Though its easy to dismiss Bolton’s criticism as shortsighted and irascible, it does evince a certain view of American power that still persists today in some quarters. The prestige of American power should not be diminished by engaging flawed institutions that provide cover to our adversaries. The world is against the U.S. and we must assert our influence whenever possible to ensure its power is preserved at worst and extended at best.
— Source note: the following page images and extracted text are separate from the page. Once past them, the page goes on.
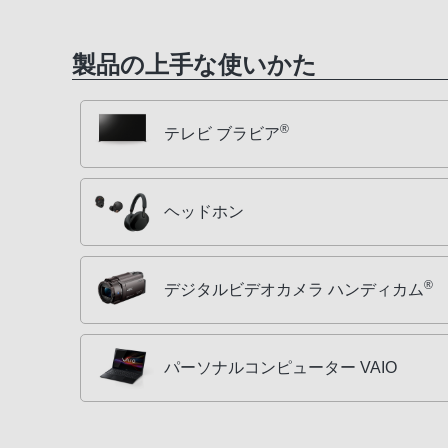
製品の上手な使いかた
®
テレビ ブラビア
ヘッドホン
®
デジタルビデオカメラ ハンディカム
パーソナルコンピューター VAIO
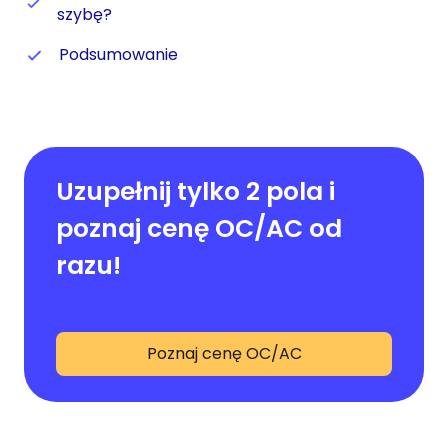
szybę?
Podsumowanie
Uzupełnij tylko 2 pola i
poznaj cenę OC/AC od
razu!
Poznaj cenę OC/AC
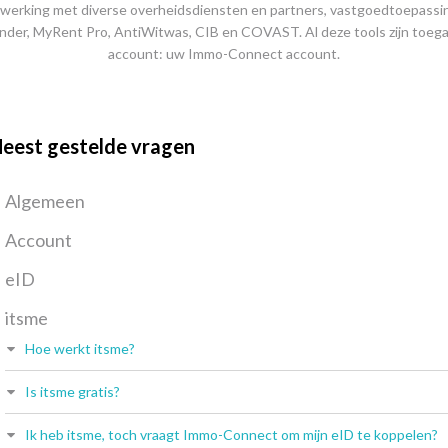
werking met diverse overheidsdiensten en partners, vastgoedtoepassi
nder, MyRent Pro, AntiWitwas, CIB en COVAST. Al deze tools zijn toega
account: uw Immo-Connect account.
eest gestelde vragen
Algemeen
Account
eID
itsme
Hoe werkt itsme?
Is itsme gratis?
Ik heb itsme, toch vraagt Immo-Connect om mijn eID te koppelen?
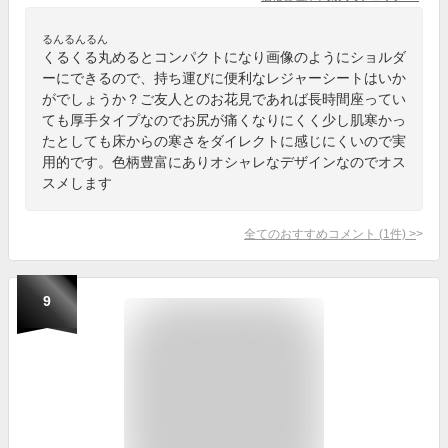
るんるんるん
くるくる丸めるとコンパクトになり画像のようにショルダ
ーにできるので、持ち運びに便利なレジャーシートはいか
がでしょうか？ご友人とのお花見であれば長時間座ってい
ても厚手タイプなのでお尻が痛くなりにくく少し肌寒かっ
たとしても床からの寒さをダイレクトに感じにくいので実
用的です。色柄豊富にありオシャレなデザインなのでオス
スメします
全てのおすすめコメント
(
1
件)
>
9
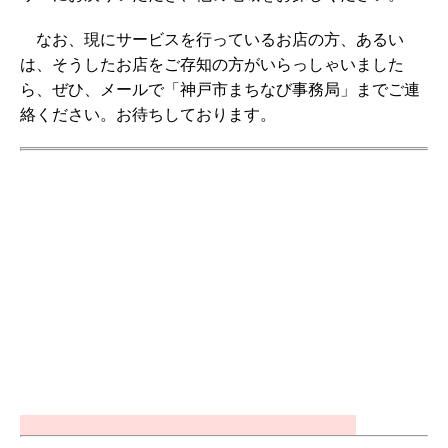
なお、現にサービスを行っているお店の方、あるい
は、そうしたお店をご存知の方がいらっしゃいました
ら、ぜひ、メールで「神戸市まちなび事務局」までご連
絡ください。お待ちしております。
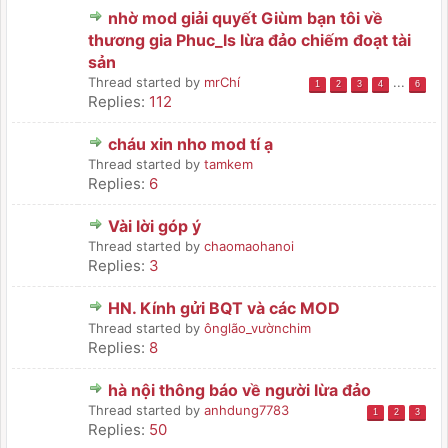
nhờ mod giải quyết Giùm bạn tôi về
thương gia Phuc_ls lừa đảo chiếm đoạt tài
sản
Thread started by
mrChí
...
1
2
3
4
6
Replies:
112
cháu xin nho mod tí ạ
Thread started by
tamkem
Replies:
6
Vài lời góp ý
Thread started by
chaomaohanoi
Replies:
3
HN. Kính gửi BQT và các MOD
Thread started by
ônglão_vườnchim
Replies:
8
hà nội thông báo về người lừa đảo
Thread started by
anhdung7783
1
2
3
Replies:
50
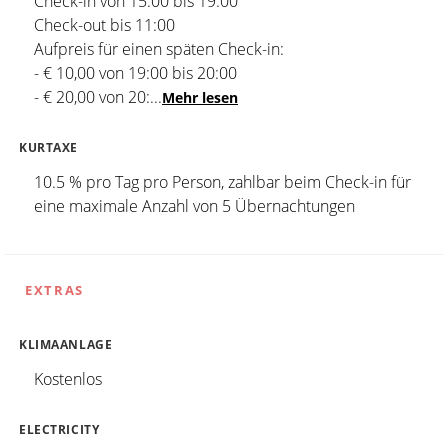
Check-in von 15:00 bis 19:00
Check-out bis 11:00
Aufpreis für einen späten Check-in:
- € 10,00 von 19:00 bis 20:00
- € 20,00 von 20:
...
Mehr lesen
KURTAXE
10.5 % pro Tag pro Person, zahlbar beim Check-in für
eine maximale Anzahl von 5 Übernachtungen
EXTRAS
KLIMAANLAGE
Kostenlos
ELECTRICITY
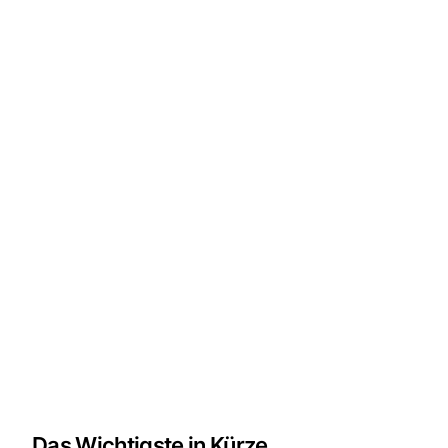
Das Wichtigste in Kürze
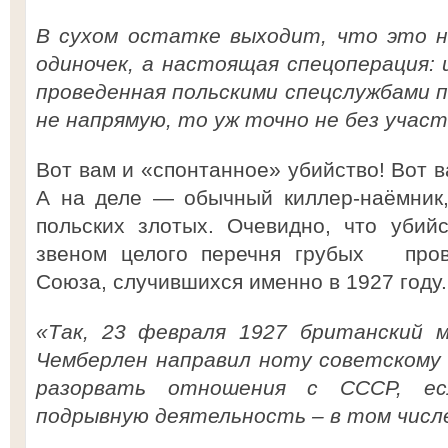
В сухом остатке выходит, что это н
одиночек, а настоящая спецоперация: и
проведенная польскими спецслужбами п
не напрямую, то уж точно не без участи
Вот вам и «спонтанное» убийство! Вот 
А на деле — обычный киллер-наёмник,
польских злотых. Очевидно, что убий
звеном целого перечня грубых прово
Союза, случившихся именно в 1927 году
«Так, 23 февраля 1927 британский 
Чемберлен направил ноту советскому 
разорвать отношения с СССР, е
подрывную деятельность – в том числе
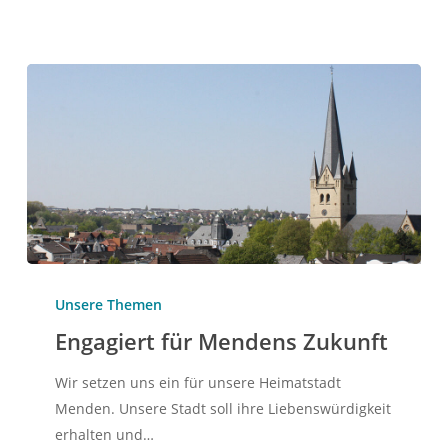
Engagiert
für
Unsere Themen
Mendens
Engagiert für Mendens Zukunft
Zukunft
Wir setzen uns ein für unsere Heimatstadt
Menden. Unsere Stadt soll ihre Liebenswürdigkeit
erhalten und…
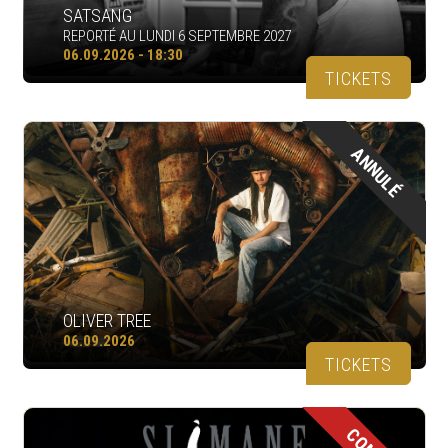
SATSANG
REPORTÉ AU LUNDI 6 SEPTEMBRE 2027
06.09.2026 - 18:30
TICKETS
ANNULÉ
OLIVER TREE
06.09.2026
TICKETS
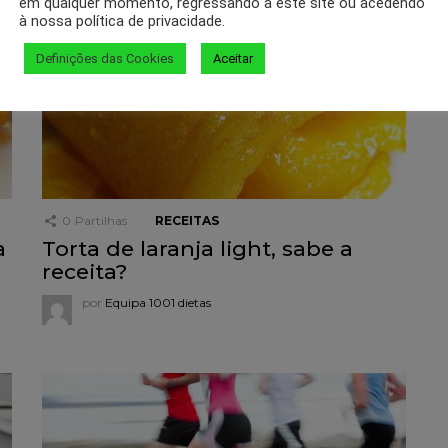
em qualquer momento, regressando a este site ou acedendo
à nossa política de privacidade.
Definições das Cookies
Aceitar
0
Partilhas
RECEITAS
a
Torta de laranja light, sabe a
receita?
por
Equipa 1001 dietas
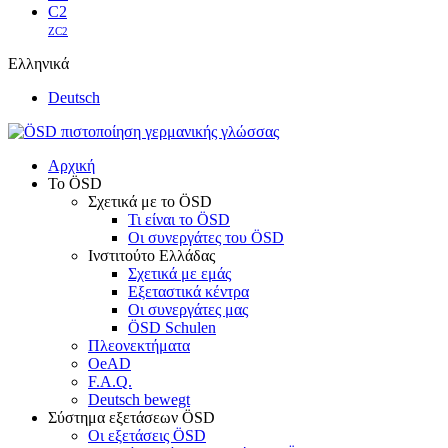
C2
ZC2
Ελληνικά
Deutsch
Αρχική
Το ÖSD
Σχετικά με το ÖSD
Τι είναι το ÖSD
Οι συνεργάτες του ÖSD
Ινστιτούτο Ελλάδας
Σχετικά με εμάς
Εξεταστικά κέντρα
Οι συνεργάτες μας
ÖSD Schulen
Πλεονεκτήματα
OeAD
F.A.Q.
Deutsch bewegt
Σύστημα εξετάσεων ÖSD
Οι εξετάσεις ÖSD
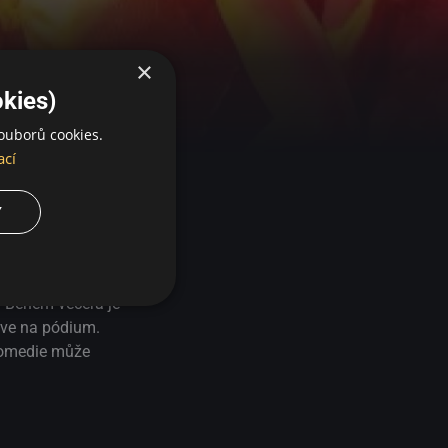
×
kies)
ouborů cookies.
ací
Y
má rád pivo a je
 Během večera je
zve na pódium.
komedie může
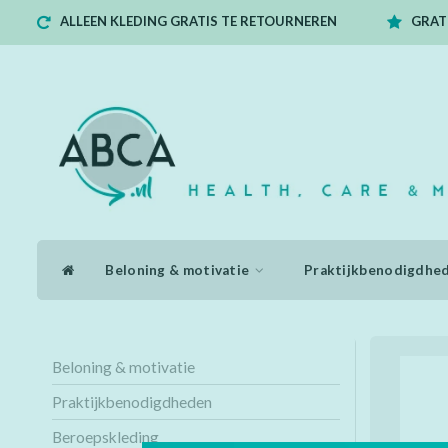
ALLEEN KLEDING GRATIS TE RETOURNEREN
GRATI
Beloning & motivatie
Praktijkbenodigdhe
Beloning & motivatie
Praktijkbenodigdheden
Beroepskleding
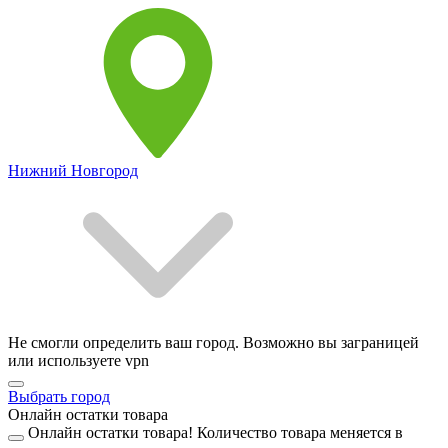
Нижний Новгород
Не смогли определить ваш город. Возможно вы заграницей
или используете vpn
Выбрать город
Онлайн остатки товара
Онлайн остатки товара!
Количество товара меняется в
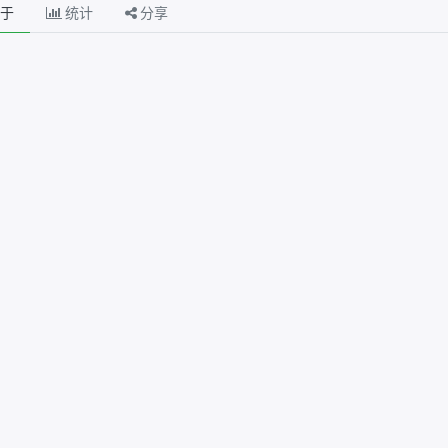
于
统计
分享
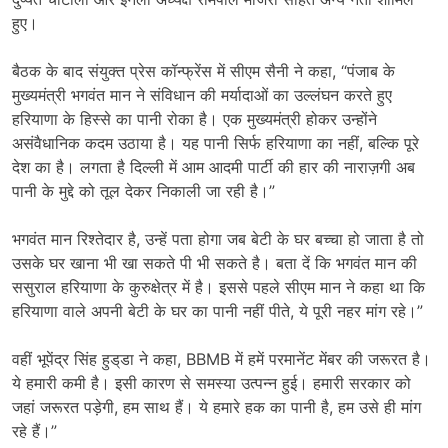
हुए।
बैठक के बाद संयुक्त प्रेस कॉन्फ्रेंस में सीएम सैनी ने कहा, “पंजाब के
मुख्यमंत्री भगवंत मान ने संविधान की मर्यादाओं का उल्लंघन करते हुए
हरियाणा के हिस्से का पानी रोका है। एक मुख्यमंत्री होकर उन्होंने
असंवैधानिक कदम उठाया है। यह पानी सिर्फ हरियाणा का नहीं, बल्कि पूरे
देश का है। लगता है दिल्ली में आम आदमी पार्टी की हार की नाराज़गी अब
पानी के मुद्दे को तूल देकर निकाली जा रही है।”
भगवंत मान रिश्तेदार है, उन्हें पता होगा जब बेटी के घर बच्चा हो जाता है तो
उसके घर खाना भी खा सकते पी भी सकते है। बता दें कि भगवंत मान की
ससुराल हरियाणा के कुरुक्षेत्र में है। इससे पहले सीएम मान ने कहा था कि
हरियाणा वाले अपनी बेटी के घर का पानी नहीं पीते, ये पूरी नहर मांग रहे।”
वहीं भूपेंद्र सिंह हुड्‌डा ने कहा, BBMB में हमें परमानेंट मेंबर की जरूरत है।
ये हमारी कमी है। इसी कारण से समस्या उत्पन्न हुई। हमारी सरकार को
जहां जरूरत पड़ेगी, हम साथ हैं। ये हमारे हक का पानी है, हम उसे ही मांग
रहे हैं।”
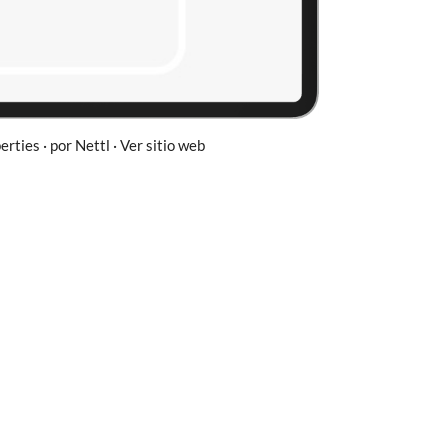
erties · por Nettl · Ver sitio web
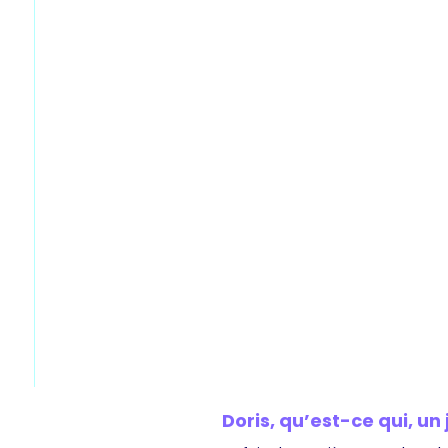
Doris, qu’est-ce qui, un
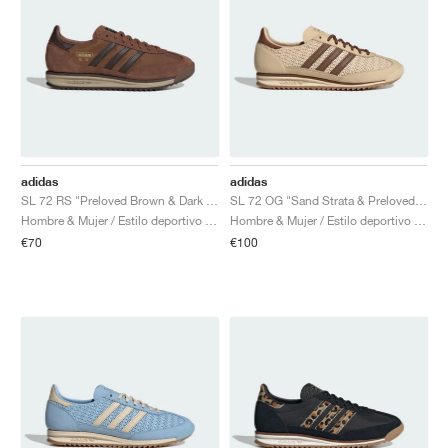
adidas
adidas
SL 72 RS "Preloved Brown & Dark Brown"
SL 72 OG "Sand Strata & Preloved Brown"
Hombre & Mujer / Estilo deportivo / Zapatos
Hombre & Mujer / Estilo deportivo / Zapatos
€70
€100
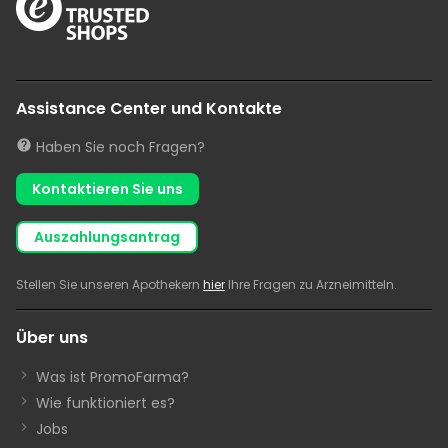
Assistance Center und Kontakte
Haben Sie noch Fragen?
Kontaktieren Sie uns
Auszahlungsantrag
Stellen Sie unseren Apothekern
hier
Ihre Fragen zu Arzneimitteln.
Über uns
Was ist PromoFarma?
Wie funktioniert es?
Jobs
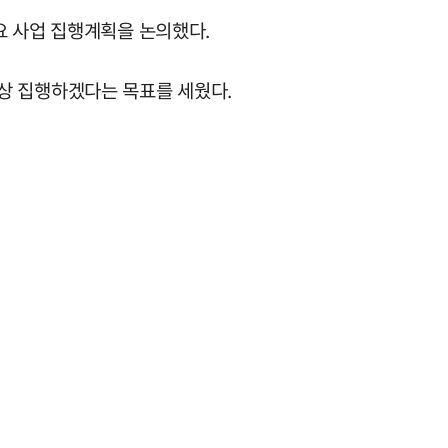
요 사업 집행계획을 논의했다.
 이상 집행하겠다는 목표를 세웠다.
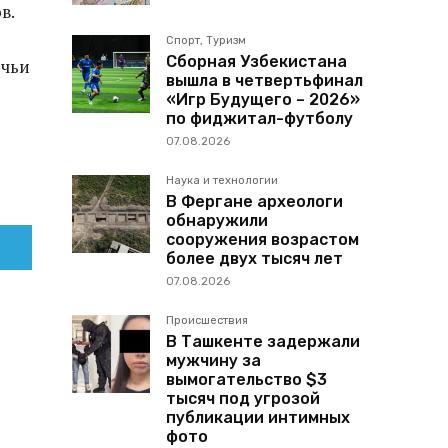
в.
Спорт, Туризм
Сборная Узбекистана
 чьи
вышла в четвертьфинал
«Игр Будущего – 2026»
по фиджитал-футболу
07.08.2026
Наука и технологии
В Фергане археологи
обнаружили
сооружения возрастом
более двух тысяч лет
07.08.2026
Происшествия
В Ташкенте задержали
мужчину за
вымогательство $3
тысяч под угрозой
публикации интимных
фото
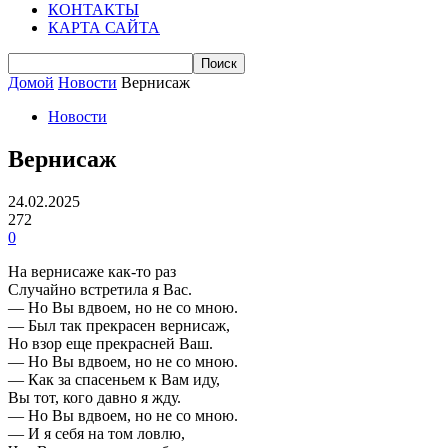
КОНТАКТЫ
КАРТА САЙТА
Домой
Новости
Вернисаж
Новости
Вернисаж
24.02.2025
272
0
На вернисаже как-то раз
Случайно встретила я Вас.
— Но Вы вдвоем, но не со мною.
— Был так прекрасен вернисаж,
Но взор еще прекрасней Ваш.
— Но Вы вдвоем, но не со мною.
— Как за спасеньем к Вам иду,
Вы тот, кого давно я жду.
— Но Вы вдвоем, но не со мною.
— И я себя на том ловлю,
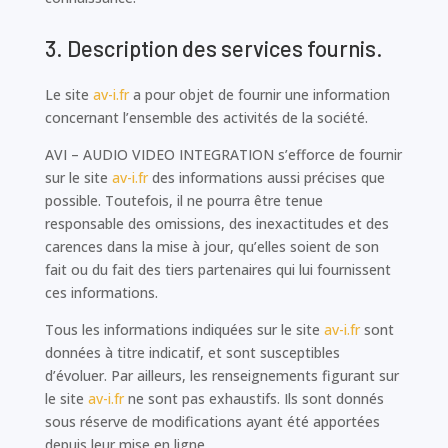
3. Description des services fournis.
Le site
av-i.fr
a pour objet de fournir une information
concernant l’ensemble des activités de la société.
AVI – AUDIO VIDEO INTEGRATION s’efforce de fournir
sur le site
av-i.fr
des informations aussi précises que
possible. Toutefois, il ne pourra être tenue
responsable des omissions, des inexactitudes et des
carences dans la mise à jour, qu’elles soient de son
fait ou du fait des tiers partenaires qui lui fournissent
ces informations.
Tous les informations indiquées sur le site
av-i.fr
sont
données à titre indicatif, et sont susceptibles
d’évoluer. Par ailleurs, les renseignements figurant sur
le site
av-i.fr
ne sont pas exhaustifs. Ils sont donnés
sous réserve de modifications ayant été apportées
depuis leur mise en ligne.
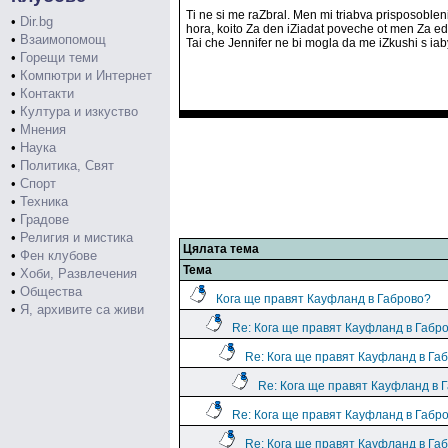
Ti ne si me raZbral. Men mi triabva prisposoble
•
Dir.bg
hora, koito Za den iZiadat poveche ot men Za e
•
Взаимопомощ
Tai che Jennifer ne bi mogla da me iZkushi s iaby
•
Горещи теми
•
Компютри и Интернет
•
Контакти
•
Култура и изкуство
•
Мнения
•
Наука
•
Политика, Свят
•
Спорт
•
Техника
•
Градове
•
Религия и мистика
Цялата тема
•
Фен клубове
Тема
•
Хоби, Развлечения
•
Общества
Кога ще правят Кауфланд в Габрово?
•
Я, архивите са живи
Re: Кога ще правят Кауфланд в Габр
Re: Кога ще правят Кауфланд в Га
Re: Кога ще правят Кауфланд в 
Re: Кога ще правят Кауфланд в Габр
Re: Кога ще правят Кауфланд в Га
But hasn’t Bolton been paying attention? Our standing in the world has diminished as a result of human rights abuses during the Bush era. Torturing prisoners at Abu Ghraib and at Gitmo has done more to aid America’s detractors looking to deflect attention from their own human rights record as their criticize the U.S. and do so effectively.  One of the ways to counter these charges is to join the Human Rights Council and make sure that a proper comparison is made between the U.S and other countries on the Council, including the Sudans, Cubas, and Libyas of the world.

That said, the Obama administration is not going to participate in any U.N. forum even if it is human rights related. Consider U.N.’s upcoming conference on racism otherwise known as Durban II. The administration still won’t participate in it even though the latest agenda, or the outcome document, has been purged of nearly all of the things that it said it could not accept namely, references to reparations, strong criticisms of Israel, and severe limitations on freedom of expression.

Perhaps some may think that the U.S. sought to run for the Council seat as a way to placate critics for not participating in Durban II, but that’s a cynical misreading of the situation. As early as late January the administration was pondering joining the Human Rights Council.

The administration really fears that the whole affair will deteriorate into an anti-Israeli and anti-Western hate fest led by certain countries within the Organization of Islamic Conference. Its not an altogether irrational fear, but a very compelling one nonetheless.

Joining the Human Rights Council is a step in the right direction in overcoming that fear.